Photo courtesy of AV Hire London

It’s the Monday after a long holiday weekend, and you’re a corporate recruiter facing a long list of candidates you need to call. But first, there’s a mountain of information to locate and review, not to mention dozens of interviews and auto-reminders to set up.

You love your job, but this part of it is drudgery. You start daydreaming: If only there was an app that would organize all your interview notes, handle the scheduling and keep track of recordings.

If you were Roger Stringer, the founder of TheInterviewr, this would be the moment you would start coding.

Photo courtesy of Roger Stringer

A journalist and web developer, Stringer had been following the telecom revolution and Twilio in particular. A few years earlier, it would have been impossible for an independent developer to build the application Stringer was imagining. At a minimum, he would have needed an expensive telephony platform and PBX. But Twilio’s platform for cloud communications made creating the app easy and affordable.

“The first version of TheInterviewr was up and running in 48 hours,” Stringer said. Built on a custom PHP framework that integrates with Twilio for all SMS reminders and voice calls, TheInterviewr uses Box.net for document storage.

“If I didn’t have Twilio, it wouldn’t have been as quick, and it would have been a lot more expensive,” Stringer said.

TheInterviewr schedules interviews, sends out automated SMS reminders, handles recording and stored notes and related documents all in one place. Launched in July 2011, it was immediately embraced by journalists and bloggers.

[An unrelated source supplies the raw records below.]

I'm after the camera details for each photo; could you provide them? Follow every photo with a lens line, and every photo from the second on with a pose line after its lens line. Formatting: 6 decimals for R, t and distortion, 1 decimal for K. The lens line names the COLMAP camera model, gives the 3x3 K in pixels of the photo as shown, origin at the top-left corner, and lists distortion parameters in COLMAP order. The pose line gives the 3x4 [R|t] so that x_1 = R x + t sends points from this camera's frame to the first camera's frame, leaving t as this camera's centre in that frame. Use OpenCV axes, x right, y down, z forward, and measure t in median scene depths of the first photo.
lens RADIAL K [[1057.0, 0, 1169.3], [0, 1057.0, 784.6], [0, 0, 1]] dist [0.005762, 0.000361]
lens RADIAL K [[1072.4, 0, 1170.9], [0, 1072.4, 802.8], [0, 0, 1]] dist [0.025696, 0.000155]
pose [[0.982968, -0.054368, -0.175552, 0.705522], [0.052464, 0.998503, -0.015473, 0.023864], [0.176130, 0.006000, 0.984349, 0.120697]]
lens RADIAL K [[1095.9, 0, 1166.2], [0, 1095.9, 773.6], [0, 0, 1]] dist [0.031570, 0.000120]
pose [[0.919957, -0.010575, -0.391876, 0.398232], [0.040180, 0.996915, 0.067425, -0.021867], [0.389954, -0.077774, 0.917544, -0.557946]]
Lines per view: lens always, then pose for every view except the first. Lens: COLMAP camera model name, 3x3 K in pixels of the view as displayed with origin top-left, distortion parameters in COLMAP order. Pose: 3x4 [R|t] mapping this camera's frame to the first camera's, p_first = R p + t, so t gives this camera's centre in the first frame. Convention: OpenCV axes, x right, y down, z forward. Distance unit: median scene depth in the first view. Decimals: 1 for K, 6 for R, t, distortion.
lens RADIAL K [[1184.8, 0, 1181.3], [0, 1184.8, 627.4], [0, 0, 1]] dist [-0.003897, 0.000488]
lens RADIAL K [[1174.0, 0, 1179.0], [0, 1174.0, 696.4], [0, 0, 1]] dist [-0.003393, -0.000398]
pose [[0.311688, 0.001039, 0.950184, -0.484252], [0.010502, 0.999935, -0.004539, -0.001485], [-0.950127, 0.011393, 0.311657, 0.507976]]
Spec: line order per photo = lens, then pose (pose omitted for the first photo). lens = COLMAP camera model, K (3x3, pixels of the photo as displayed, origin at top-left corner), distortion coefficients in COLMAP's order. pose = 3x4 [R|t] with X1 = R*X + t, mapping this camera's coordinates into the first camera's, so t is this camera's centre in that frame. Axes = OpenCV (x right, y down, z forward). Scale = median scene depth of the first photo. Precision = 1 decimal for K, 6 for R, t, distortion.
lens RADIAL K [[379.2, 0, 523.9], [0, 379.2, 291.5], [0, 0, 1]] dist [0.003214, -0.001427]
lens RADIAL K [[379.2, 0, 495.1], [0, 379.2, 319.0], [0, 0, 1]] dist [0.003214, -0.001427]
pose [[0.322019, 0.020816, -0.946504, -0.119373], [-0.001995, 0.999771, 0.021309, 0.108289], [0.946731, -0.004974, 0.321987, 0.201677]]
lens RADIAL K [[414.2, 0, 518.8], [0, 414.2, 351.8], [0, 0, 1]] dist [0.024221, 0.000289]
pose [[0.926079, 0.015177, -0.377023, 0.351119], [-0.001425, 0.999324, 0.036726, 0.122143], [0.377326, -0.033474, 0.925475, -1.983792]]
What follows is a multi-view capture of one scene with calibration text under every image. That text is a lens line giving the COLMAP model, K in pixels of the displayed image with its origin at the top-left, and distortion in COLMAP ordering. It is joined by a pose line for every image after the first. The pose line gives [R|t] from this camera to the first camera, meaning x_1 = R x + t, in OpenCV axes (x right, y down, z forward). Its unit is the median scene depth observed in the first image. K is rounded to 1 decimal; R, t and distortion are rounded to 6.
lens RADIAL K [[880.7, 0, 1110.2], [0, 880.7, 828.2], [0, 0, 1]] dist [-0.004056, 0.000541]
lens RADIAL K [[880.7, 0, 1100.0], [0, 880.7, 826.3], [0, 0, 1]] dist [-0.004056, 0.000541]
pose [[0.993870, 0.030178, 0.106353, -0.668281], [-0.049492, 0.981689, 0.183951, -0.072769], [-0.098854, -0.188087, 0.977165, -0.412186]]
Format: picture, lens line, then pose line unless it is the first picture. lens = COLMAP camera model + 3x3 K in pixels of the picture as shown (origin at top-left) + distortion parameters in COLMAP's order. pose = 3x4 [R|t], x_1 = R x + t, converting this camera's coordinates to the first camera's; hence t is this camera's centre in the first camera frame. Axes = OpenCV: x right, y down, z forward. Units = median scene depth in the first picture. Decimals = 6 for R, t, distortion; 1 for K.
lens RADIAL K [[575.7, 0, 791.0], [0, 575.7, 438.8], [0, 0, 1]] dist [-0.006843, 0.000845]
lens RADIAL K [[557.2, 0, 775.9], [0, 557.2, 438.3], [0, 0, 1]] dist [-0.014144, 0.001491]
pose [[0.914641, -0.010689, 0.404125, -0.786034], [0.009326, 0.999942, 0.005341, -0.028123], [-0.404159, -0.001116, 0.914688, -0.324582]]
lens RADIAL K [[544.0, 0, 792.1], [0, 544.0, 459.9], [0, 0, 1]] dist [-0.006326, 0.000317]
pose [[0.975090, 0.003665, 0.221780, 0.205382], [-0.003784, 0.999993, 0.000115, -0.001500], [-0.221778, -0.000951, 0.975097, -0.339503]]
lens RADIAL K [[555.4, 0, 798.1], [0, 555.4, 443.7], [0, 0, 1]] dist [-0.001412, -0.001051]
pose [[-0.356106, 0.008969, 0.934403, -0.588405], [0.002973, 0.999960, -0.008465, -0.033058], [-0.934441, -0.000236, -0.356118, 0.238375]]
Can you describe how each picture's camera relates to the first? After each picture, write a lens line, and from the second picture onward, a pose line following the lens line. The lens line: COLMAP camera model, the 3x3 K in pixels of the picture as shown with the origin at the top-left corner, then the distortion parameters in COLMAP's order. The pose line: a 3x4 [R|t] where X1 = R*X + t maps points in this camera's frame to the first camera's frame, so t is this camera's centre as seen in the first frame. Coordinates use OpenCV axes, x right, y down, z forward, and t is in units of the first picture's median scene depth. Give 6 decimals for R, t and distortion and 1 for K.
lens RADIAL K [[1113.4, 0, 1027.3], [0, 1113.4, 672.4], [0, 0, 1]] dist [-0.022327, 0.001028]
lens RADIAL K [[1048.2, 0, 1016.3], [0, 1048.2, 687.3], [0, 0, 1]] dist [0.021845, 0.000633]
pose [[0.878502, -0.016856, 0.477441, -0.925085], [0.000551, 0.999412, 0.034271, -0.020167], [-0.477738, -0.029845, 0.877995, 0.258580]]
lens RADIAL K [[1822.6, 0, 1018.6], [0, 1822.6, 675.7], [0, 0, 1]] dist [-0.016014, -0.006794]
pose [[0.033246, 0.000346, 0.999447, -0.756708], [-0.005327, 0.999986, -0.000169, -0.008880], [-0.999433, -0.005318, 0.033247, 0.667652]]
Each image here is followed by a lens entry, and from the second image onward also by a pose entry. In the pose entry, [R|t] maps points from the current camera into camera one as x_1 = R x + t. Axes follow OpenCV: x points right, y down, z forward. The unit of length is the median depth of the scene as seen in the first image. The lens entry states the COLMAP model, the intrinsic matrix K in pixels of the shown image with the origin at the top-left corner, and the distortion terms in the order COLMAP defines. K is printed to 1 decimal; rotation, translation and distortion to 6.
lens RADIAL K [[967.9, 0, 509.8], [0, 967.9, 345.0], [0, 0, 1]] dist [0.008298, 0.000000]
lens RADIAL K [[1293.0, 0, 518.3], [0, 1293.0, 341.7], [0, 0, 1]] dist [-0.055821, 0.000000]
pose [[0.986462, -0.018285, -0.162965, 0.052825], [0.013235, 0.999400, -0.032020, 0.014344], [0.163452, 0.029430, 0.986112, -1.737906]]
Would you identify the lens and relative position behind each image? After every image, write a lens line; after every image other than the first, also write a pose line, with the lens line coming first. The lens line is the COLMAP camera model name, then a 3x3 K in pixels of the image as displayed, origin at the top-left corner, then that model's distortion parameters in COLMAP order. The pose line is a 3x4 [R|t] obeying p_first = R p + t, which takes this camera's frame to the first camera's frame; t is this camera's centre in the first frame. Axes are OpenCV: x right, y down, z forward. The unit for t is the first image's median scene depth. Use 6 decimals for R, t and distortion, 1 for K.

“There are a few ways of recording phone calls—Skype, a third-party jailbreak app on your iPhone, a digital voice recorder with a headphone adapter, incoming Google Voice calls—but none have been as easy as using TheInterviewr,” lifehacker wrote.

“It is a dream come true and for now at least—it’s free,” wrote Marshall Kirkpatrick, editor of ReadWriteWeb.

Stringer said use of TheInterviewr has spread to people working in human resources and public relations, as well as lawyers and researchers.

“The site is turning into the world’s first interview relationship manager, as we add the ability to organize interviews by contacts, organizations, and other methods,” he said. In the next version, Stringer said he plans to add the ability to conduct video interviews.